Work to complete → Look below for the line that has "7: (84, 189, 17.67)". Set down the lines from there through the line that has "29: (39, 207, 17.46)", exactly as written.

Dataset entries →
──────────

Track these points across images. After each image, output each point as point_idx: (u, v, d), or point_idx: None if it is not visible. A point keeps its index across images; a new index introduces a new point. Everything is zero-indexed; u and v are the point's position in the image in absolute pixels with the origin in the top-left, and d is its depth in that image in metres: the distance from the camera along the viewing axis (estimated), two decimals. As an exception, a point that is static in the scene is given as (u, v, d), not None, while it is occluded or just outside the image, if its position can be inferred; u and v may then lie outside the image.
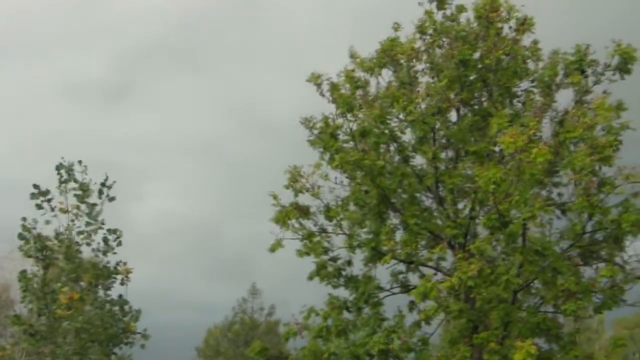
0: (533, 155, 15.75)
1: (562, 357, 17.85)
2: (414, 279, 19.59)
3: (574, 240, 17.55)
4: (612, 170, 17.01)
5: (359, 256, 19.27)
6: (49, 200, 17.60)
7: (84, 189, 17.67)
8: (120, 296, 17.72)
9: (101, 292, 17.69)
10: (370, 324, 18.63)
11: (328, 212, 19.46)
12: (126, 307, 17.64)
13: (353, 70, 19.76)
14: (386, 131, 18.80)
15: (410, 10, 19.63)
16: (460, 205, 19.10)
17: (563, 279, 17.02)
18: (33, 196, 17.48)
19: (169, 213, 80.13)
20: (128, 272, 17.77)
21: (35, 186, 17.55)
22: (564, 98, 18.58)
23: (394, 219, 19.16)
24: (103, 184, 17.77)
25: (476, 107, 19.41)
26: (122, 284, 17.80)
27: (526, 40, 19.17)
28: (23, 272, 17.37)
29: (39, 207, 17.46)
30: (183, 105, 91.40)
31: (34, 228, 17.30)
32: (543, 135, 17.65)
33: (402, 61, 19.42)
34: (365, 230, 19.20)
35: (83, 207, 17.69)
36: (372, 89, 19.73)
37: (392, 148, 19.34)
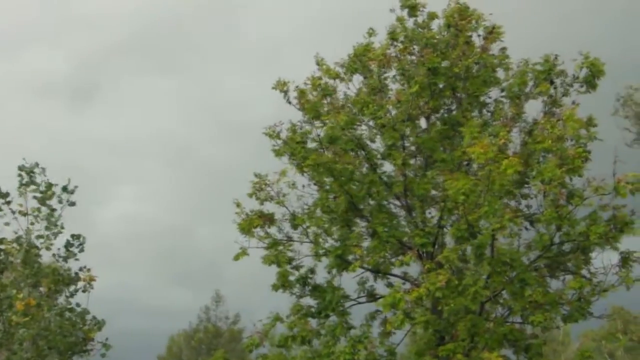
0: (503, 167, 15.83)
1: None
2: (380, 288, 19.65)
3: (542, 251, 17.63)
4: (581, 181, 17.15)
5: (325, 265, 19.22)
6: (8, 203, 17.34)
7: (44, 192, 17.43)
8: (78, 305, 17.49)
9: (63, 299, 17.44)
10: (336, 333, 18.59)
11: (294, 220, 19.40)
12: (88, 317, 17.40)
13: (320, 78, 19.82)
14: (355, 137, 18.83)
15: (383, 17, 19.82)
16: (429, 214, 19.16)
17: (531, 290, 17.09)
18: (-8, 197, 17.22)
19: (136, 218, 79.52)
20: (91, 279, 17.53)
21: (-5, 187, 17.29)
22: (533, 108, 18.83)
23: (361, 227, 19.20)
24: (64, 188, 17.54)
25: (445, 115, 19.55)
26: (84, 291, 17.57)
27: (495, 49, 19.45)
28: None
29: (-2, 208, 17.21)
30: (155, 106, 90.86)
31: (-8, 230, 17.03)
32: (512, 145, 17.83)
33: (373, 67, 19.50)
34: (332, 238, 19.18)
35: (44, 210, 17.45)
36: (340, 96, 19.84)
37: (360, 155, 19.36)
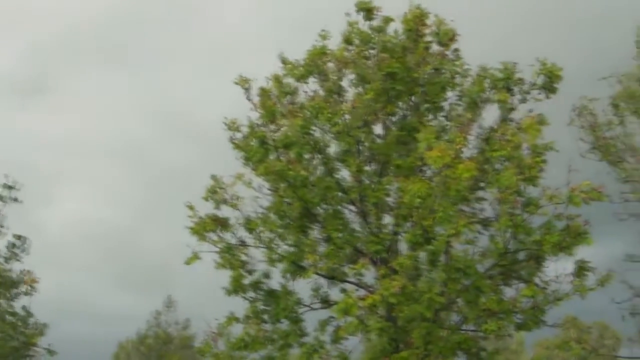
0: (459, 171, 15.91)
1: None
2: (335, 294, 19.61)
3: (496, 259, 17.77)
4: (536, 190, 17.34)
5: (279, 270, 19.11)
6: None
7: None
8: (24, 307, 17.18)
9: (3, 302, 17.10)
10: (289, 339, 18.53)
11: (248, 224, 19.30)
12: (30, 320, 17.09)
13: (282, 76, 19.78)
14: (311, 142, 18.80)
15: (341, 19, 19.80)
16: (384, 221, 19.18)
17: (485, 298, 17.23)
18: None
19: (85, 218, 77.90)
20: (33, 281, 17.21)
21: None
22: (490, 114, 18.96)
23: (316, 233, 19.15)
24: (6, 186, 17.21)
25: (401, 120, 19.59)
26: (26, 294, 17.24)
27: (454, 54, 19.54)
28: None
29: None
30: (104, 104, 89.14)
31: None
32: (469, 151, 17.98)
33: (330, 70, 19.52)
34: (286, 243, 19.10)
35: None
36: (300, 97, 19.79)
37: (316, 160, 19.33)
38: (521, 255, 18.08)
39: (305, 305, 19.48)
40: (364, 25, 19.80)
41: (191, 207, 19.30)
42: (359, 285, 19.06)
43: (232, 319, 18.86)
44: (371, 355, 18.39)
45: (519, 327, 17.89)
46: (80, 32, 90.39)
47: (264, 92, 19.54)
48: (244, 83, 19.72)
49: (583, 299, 17.57)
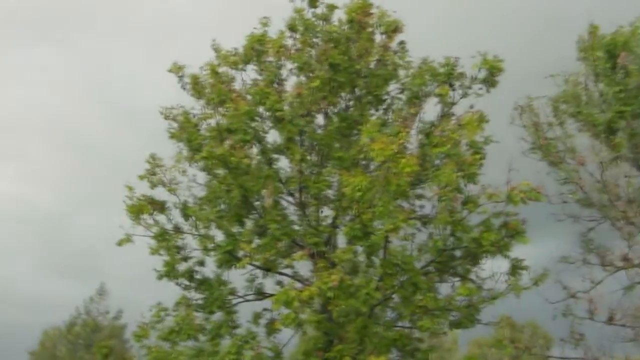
0: (400, 166, 15.99)
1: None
2: (270, 286, 19.60)
3: (434, 256, 17.94)
4: (476, 188, 17.54)
5: (214, 258, 18.96)
6: None
7: None
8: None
9: None
10: (221, 330, 18.44)
11: (185, 210, 19.13)
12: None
13: (218, 65, 19.61)
14: (250, 130, 18.72)
15: (284, 6, 19.71)
16: (323, 213, 19.23)
17: (421, 295, 17.37)
18: None
19: (15, 199, 76.00)
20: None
21: None
22: (431, 108, 19.12)
23: (253, 223, 19.07)
24: None
25: (343, 112, 19.62)
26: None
27: (399, 46, 19.64)
28: None
29: None
30: (35, 80, 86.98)
31: None
32: (410, 146, 18.07)
33: (269, 58, 19.43)
34: (222, 231, 18.96)
35: None
36: (238, 85, 19.65)
37: (256, 148, 19.28)
38: (459, 253, 18.27)
39: (239, 296, 19.44)
40: (308, 13, 19.81)
41: (130, 188, 19.06)
42: (295, 278, 19.08)
43: (161, 309, 18.66)
44: (305, 349, 18.40)
45: (454, 325, 18.07)
46: (13, 7, 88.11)
47: (196, 80, 19.38)
48: (177, 70, 19.57)
49: (518, 297, 17.79)
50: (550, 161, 22.78)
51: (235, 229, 18.79)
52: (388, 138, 16.18)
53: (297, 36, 19.58)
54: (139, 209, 18.86)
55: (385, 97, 19.89)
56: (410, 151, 17.74)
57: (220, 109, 18.92)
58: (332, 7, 19.75)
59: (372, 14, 19.33)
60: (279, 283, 19.35)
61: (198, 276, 19.28)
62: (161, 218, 19.29)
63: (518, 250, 18.02)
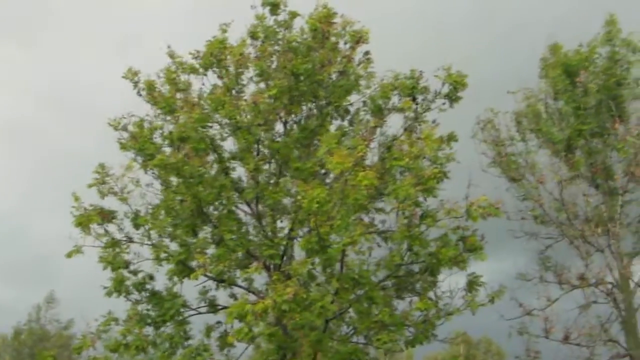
0: (358, 179, 15.93)
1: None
2: (223, 298, 19.38)
3: (391, 270, 17.88)
4: (435, 202, 17.58)
5: (165, 270, 18.68)
6: None
7: None
8: None
9: None
10: (173, 343, 18.19)
11: (136, 219, 18.86)
12: None
13: (175, 72, 19.43)
14: (206, 138, 18.52)
15: (246, 12, 19.60)
16: (279, 224, 19.08)
17: (377, 310, 17.31)
18: None
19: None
20: None
21: None
22: (394, 121, 19.07)
23: (207, 233, 18.83)
24: None
25: (303, 122, 19.52)
26: None
27: (364, 57, 19.61)
28: None
29: None
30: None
31: None
32: (370, 158, 18.06)
33: (229, 65, 19.30)
34: (175, 242, 18.70)
35: None
36: (194, 92, 19.48)
37: (211, 156, 19.05)
38: (416, 268, 18.23)
39: (192, 309, 19.17)
40: (270, 20, 19.73)
41: (76, 198, 18.72)
42: (249, 290, 18.91)
43: (110, 319, 18.36)
44: (258, 362, 18.27)
45: (410, 340, 17.96)
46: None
47: (150, 86, 19.20)
48: (132, 76, 19.38)
49: (473, 314, 17.83)
50: (510, 177, 23.00)
51: (189, 239, 18.55)
52: (346, 151, 16.14)
53: (258, 43, 19.49)
54: (87, 219, 18.54)
55: (348, 108, 19.87)
56: (370, 164, 17.75)
57: (170, 117, 18.76)
58: (294, 15, 19.67)
59: (335, 23, 19.29)
60: (233, 295, 19.15)
61: (149, 287, 18.99)
62: (112, 228, 18.97)
63: (475, 266, 18.11)
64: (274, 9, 19.68)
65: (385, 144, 18.84)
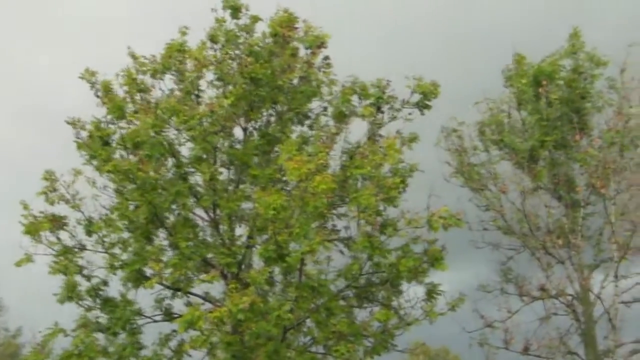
0: (316, 183, 15.80)
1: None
2: (179, 306, 19.11)
3: (351, 280, 17.78)
4: (396, 211, 17.56)
5: (119, 277, 18.45)
6: None
7: None
8: None
9: None
10: (125, 352, 17.93)
11: (89, 226, 18.56)
12: None
13: (135, 73, 19.19)
14: (163, 142, 18.29)
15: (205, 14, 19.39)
16: (237, 232, 18.87)
17: (336, 320, 17.24)
18: None
19: None
20: None
21: None
22: (358, 128, 19.01)
23: (163, 240, 18.62)
24: None
25: (263, 128, 19.36)
26: None
27: (324, 62, 19.52)
28: None
29: None
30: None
31: None
32: (331, 165, 17.89)
33: (188, 69, 19.09)
34: (129, 249, 18.45)
35: None
36: (154, 94, 19.25)
37: (168, 162, 18.80)
38: (377, 278, 18.21)
39: (147, 317, 18.93)
40: (231, 24, 19.53)
41: (25, 206, 18.44)
42: (206, 299, 18.70)
43: (57, 330, 18.03)
44: (213, 372, 18.06)
45: (369, 351, 17.90)
46: None
47: (106, 87, 18.94)
48: (90, 76, 19.13)
49: (431, 323, 17.86)
50: (473, 187, 23.08)
51: (143, 246, 18.29)
52: (306, 157, 16.07)
53: (218, 47, 19.29)
54: (37, 227, 18.21)
55: (309, 114, 19.79)
56: (331, 171, 17.69)
57: (123, 122, 18.54)
58: (255, 19, 19.50)
59: (297, 28, 19.19)
60: (189, 304, 18.90)
61: (102, 293, 18.72)
62: (63, 235, 18.66)
63: (437, 277, 18.13)
64: (235, 12, 19.47)
65: (348, 151, 18.78)
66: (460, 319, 20.27)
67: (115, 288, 18.75)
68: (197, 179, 18.94)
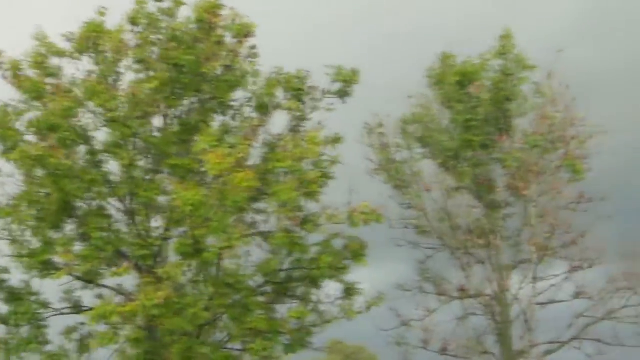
0: (237, 180, 15.59)
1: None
2: (89, 299, 18.61)
3: (269, 276, 17.66)
4: (318, 206, 17.43)
5: (25, 266, 17.73)
6: None
7: None
8: None
9: None
10: (28, 346, 17.37)
11: (-7, 213, 17.86)
12: None
13: (44, 55, 18.48)
14: (77, 128, 17.70)
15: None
16: (153, 223, 18.43)
17: (253, 317, 17.05)
18: None
19: None
20: None
21: None
22: (280, 120, 18.86)
23: (73, 230, 18.05)
24: None
25: (184, 117, 18.91)
26: None
27: (250, 52, 19.20)
28: None
29: None
30: None
31: None
32: (253, 158, 17.77)
33: (107, 52, 18.51)
34: (38, 238, 17.81)
35: None
36: (66, 77, 18.56)
37: (81, 148, 18.17)
38: (297, 274, 18.11)
39: (54, 309, 18.41)
40: (152, 7, 18.99)
41: None
42: (118, 291, 18.23)
43: None
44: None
45: (286, 348, 17.78)
46: None
47: (15, 67, 18.24)
48: None
49: (349, 321, 18.00)
50: (395, 185, 23.13)
51: (53, 235, 17.69)
52: (225, 150, 15.80)
53: (139, 30, 18.72)
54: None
55: (233, 104, 19.44)
56: (252, 164, 17.45)
57: (39, 104, 17.85)
58: (178, 3, 18.94)
59: (222, 15, 18.79)
60: (100, 296, 18.39)
61: (4, 285, 18.06)
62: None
63: (356, 274, 18.17)
64: (158, -5, 18.98)
65: (270, 143, 18.57)
66: (378, 318, 20.37)
67: (19, 278, 18.18)
68: (111, 167, 18.38)
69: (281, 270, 17.82)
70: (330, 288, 18.12)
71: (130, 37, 18.57)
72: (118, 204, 18.50)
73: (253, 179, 15.82)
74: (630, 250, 22.09)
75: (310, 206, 17.45)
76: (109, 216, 18.30)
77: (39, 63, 18.25)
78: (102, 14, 18.58)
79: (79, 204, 18.01)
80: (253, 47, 19.26)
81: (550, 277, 22.09)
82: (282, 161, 16.88)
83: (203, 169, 17.76)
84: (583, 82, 22.39)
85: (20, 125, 17.99)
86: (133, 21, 18.67)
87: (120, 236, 18.03)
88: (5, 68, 18.33)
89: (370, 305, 18.32)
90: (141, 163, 18.45)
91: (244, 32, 18.77)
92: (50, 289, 18.21)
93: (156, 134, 18.62)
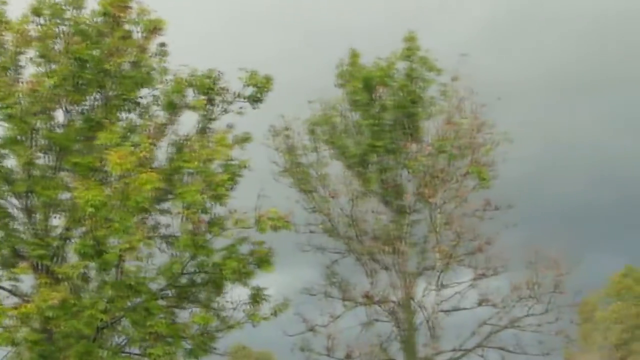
0: (141, 181, 15.42)
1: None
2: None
3: (170, 279, 17.48)
4: (224, 210, 17.37)
5: None
6: None
7: None
8: None
9: None
10: None
11: None
12: None
13: None
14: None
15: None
16: (52, 222, 17.98)
17: (154, 320, 16.84)
18: None
19: None
20: None
21: None
22: (189, 120, 18.69)
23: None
24: None
25: (87, 113, 18.50)
26: None
27: (158, 49, 18.97)
28: None
29: None
30: None
31: None
32: (158, 157, 17.55)
33: (7, 43, 17.97)
34: None
35: None
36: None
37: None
38: (200, 278, 17.98)
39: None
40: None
41: None
42: (13, 292, 17.73)
43: None
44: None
45: (188, 353, 17.66)
46: None
47: None
48: None
49: (255, 327, 17.97)
50: (301, 188, 23.18)
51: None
52: (128, 149, 15.57)
53: (42, 22, 18.28)
54: None
55: (140, 101, 19.15)
56: (158, 164, 17.24)
57: None
58: (84, -5, 18.63)
59: (129, 8, 18.49)
60: (-6, 298, 17.86)
61: None
62: None
63: (263, 279, 18.17)
64: (63, -15, 18.54)
65: (177, 143, 18.37)
66: (284, 322, 20.37)
67: None
68: (10, 162, 17.86)
69: (183, 274, 17.60)
70: (235, 293, 18.05)
71: (32, 29, 18.12)
72: (16, 201, 18.00)
73: (157, 179, 15.63)
74: (533, 258, 22.66)
75: (218, 209, 17.37)
76: (6, 214, 17.77)
77: None
78: (3, 2, 18.07)
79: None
80: (162, 45, 19.06)
81: (455, 284, 22.47)
82: (189, 162, 16.78)
83: (105, 168, 17.51)
84: (490, 91, 22.97)
85: None
86: (36, 12, 18.19)
87: (18, 235, 17.55)
88: None
89: (276, 311, 18.29)
90: (42, 159, 18.01)
91: (152, 28, 18.53)
92: None
93: (59, 130, 18.22)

──────────

Answer to this problem →
7: (84, 189, 17.67)
8: (120, 296, 17.72)
9: (101, 292, 17.69)
10: (370, 324, 18.63)
11: (328, 212, 19.46)
12: (126, 307, 17.64)
13: (353, 70, 19.76)
14: (386, 131, 18.80)
15: (410, 10, 19.63)
16: (460, 205, 19.10)
17: (563, 279, 17.02)
18: (33, 196, 17.48)
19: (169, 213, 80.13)
20: (128, 272, 17.77)
21: (35, 186, 17.55)
22: (564, 98, 18.58)
23: (394, 219, 19.16)
24: (103, 184, 17.77)
25: (476, 107, 19.41)
26: (122, 284, 17.80)
27: (526, 40, 19.17)
28: (23, 272, 17.37)
29: (39, 207, 17.46)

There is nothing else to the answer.